By Kefan Yang
I come from a little town in southwest China, on the border between Laos and Myanmar. Growing up as part of a religious ethnic minority and as a sexual minority, I’ve understood the struggles facing marginalised youth. Thus, I want to make a difference in my community and turn it into an inclusive one.
This year marks the outset for implementation of the Sustainable Development Goals (SDGs). I believe that the promoting and implementing of the SDGs, to a large extent, relies on the power of youth. Also, the implementation of the SDGs is not solely the UN's job; it is every country’s responsibility and, as individuals, we have to be actively a part of it. Generally, the UN 2030 Agenda is of mutual concern to everyone in the world.
Whenever I go back to my little town during the holidays, I always seek opportunities to create a civic space where I can share my knowledge and experiences with the local people, so they are able to exchange opinions and, as a result, benefit from the experience. I consider this my contribution to improving my hometown and community.
As an example, in the middle of September, within nine days, I had initiated three workshops on HIV/AIDS, gender equality and non-discrimination, addressing different audiences, including citizens of Jinghong City, leaders of three Tai ethnic minority villages and monk students of the Buddhist Institute in Xishuangbanna Tai autonomous prefecture.

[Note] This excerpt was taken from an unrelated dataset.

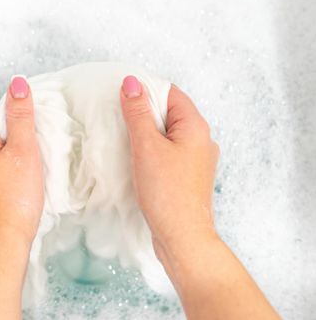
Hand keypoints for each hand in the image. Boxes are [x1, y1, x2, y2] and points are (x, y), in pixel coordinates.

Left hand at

Approximately 150 participants attended these workshops, which is expected to reach an additional 10,000 people in the region, particularly within the Tai community.
The topic I chose to speak about was related to sex and sexuality education; this is a subject people do not normally feel comfortable talking about in public, especially with the strong regional influence of Buddhism. Given the topic sensitivity, I think it is extremely important to create a civic space to encourage people to explore these and other topics and to discuss the relevant issues.

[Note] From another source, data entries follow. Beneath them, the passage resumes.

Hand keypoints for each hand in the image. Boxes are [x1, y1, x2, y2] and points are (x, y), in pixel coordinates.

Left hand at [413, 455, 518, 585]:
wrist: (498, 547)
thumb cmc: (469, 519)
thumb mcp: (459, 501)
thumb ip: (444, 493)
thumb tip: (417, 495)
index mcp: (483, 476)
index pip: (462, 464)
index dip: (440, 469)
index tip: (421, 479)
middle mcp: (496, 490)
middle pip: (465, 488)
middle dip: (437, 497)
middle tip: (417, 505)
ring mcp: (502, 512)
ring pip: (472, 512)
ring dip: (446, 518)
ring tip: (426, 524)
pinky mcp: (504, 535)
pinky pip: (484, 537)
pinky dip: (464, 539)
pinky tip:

Only by doing so can we raise public awareness of these issues and aim to achieve a change in attitudes. Having access to civic space for dialogue about sensitive issues effecting the community , there will be better outreach and social inclusion of marginalised people otherwise excluded, due to the social stigmas and biases.
Kefan Yang is an activist campaigning for the rights of ethnic minorities and other marginalized groups, particularly religious ethnic minority children, youth and women struggling with drug abuse and living with HIV. Kefan is Dai (Tai Lüe) ethnic minority himself from Xishuangbanna, bordering between Laos and Myanmar in southwest China.